We didn’t have much, but we had peace. Our little apartment was filled with laughter, prayers, and dreams. She often said, No matter what life brings, we will face it together and I held on to that promise.
Then, one rainy evening, everything changed. It started as ordinary tiredness. I thought it was just stress from work, the long hours, the skipped meals. But then came the pain. A dull, sharp ache under my ribs. I would wake up in the middle of the night drenched in sweat, gasping for breath. My wife would hand me water and pat my back, but her eyes looked worried.
After weeks of pretending to be fine, she convinced me to go to the hospital. I remember sitting in the waiting room, praying it was something small, maybe malaria, ulcer, or even typhoid. But the tests came back, and the doctor’s face told me it was more than that.
“Mr. Ade” he said softly, we found malignant cells in your liver. It is stage four liver cancer.
I froze. My mind went blank. The room felt like it was spinning. I remember forcing a smile and asking if it was treatable, but the doctor only sighed. We will do our best.

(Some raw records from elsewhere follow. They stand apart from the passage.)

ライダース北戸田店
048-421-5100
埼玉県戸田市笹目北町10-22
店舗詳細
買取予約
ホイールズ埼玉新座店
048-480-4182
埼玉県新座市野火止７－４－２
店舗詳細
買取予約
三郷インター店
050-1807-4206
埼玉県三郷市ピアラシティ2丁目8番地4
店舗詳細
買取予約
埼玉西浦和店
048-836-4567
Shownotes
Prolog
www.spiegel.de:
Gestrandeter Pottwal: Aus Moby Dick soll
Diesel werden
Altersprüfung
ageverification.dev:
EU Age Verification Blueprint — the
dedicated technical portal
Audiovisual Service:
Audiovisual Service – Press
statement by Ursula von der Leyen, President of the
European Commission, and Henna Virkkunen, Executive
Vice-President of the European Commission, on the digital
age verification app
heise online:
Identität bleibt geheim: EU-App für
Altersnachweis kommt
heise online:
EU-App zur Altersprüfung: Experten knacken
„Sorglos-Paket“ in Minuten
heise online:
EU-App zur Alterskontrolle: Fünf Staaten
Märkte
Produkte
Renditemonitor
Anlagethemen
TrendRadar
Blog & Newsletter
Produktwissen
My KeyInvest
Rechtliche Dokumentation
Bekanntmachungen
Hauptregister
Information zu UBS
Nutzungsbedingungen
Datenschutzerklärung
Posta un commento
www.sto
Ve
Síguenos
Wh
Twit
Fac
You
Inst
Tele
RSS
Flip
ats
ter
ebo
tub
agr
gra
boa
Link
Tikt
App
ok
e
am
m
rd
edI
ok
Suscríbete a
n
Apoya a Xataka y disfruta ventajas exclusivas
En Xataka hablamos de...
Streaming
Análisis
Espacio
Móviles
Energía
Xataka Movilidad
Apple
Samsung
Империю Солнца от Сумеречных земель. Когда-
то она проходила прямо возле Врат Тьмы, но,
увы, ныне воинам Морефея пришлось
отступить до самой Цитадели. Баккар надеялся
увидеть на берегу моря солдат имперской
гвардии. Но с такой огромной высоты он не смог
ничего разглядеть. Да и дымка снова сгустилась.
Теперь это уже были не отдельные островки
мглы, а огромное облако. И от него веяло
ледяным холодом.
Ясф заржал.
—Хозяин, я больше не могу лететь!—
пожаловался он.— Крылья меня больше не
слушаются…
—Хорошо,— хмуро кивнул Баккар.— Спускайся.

When I got home and told my wife ,She sat beside me on the couch as I broke the news. At first, she was quiet. Too quiet. Then she sighed and said,Ha, this kind of thing, ehn, I don’t even know if I can cope. I thought it was shock talking. I told myself she would come around.
But she didn’t. She started pulling away, slowly at first. No more laughter, no more warmth. The woman who once held me close now couldn’t even look me in the eyes. When I started my first round of treatment, she didn’t come along. She said hospitals made her uncomfortable.
A week later, I came home to half empty wardrobes. Her clothes, her shoes were gone. She left a short note on the table“I can’t do this. I have my own problems. I can’t start taking care of a sick husband.” That note broke me more than the cancer ever could.
The nights after that were the loneliest of my life. I would wake up sweating, shivering, reaching for her side of the bed, only to touch nothing but air. The silence in the room was so loud it felt like it was screaming at me.
Now, I face every hospital visit alone. The chemo burns, the long night’s, but I have learned something, strength doesn’t always come from the people we love. Sometimes, it is born out of being left behind.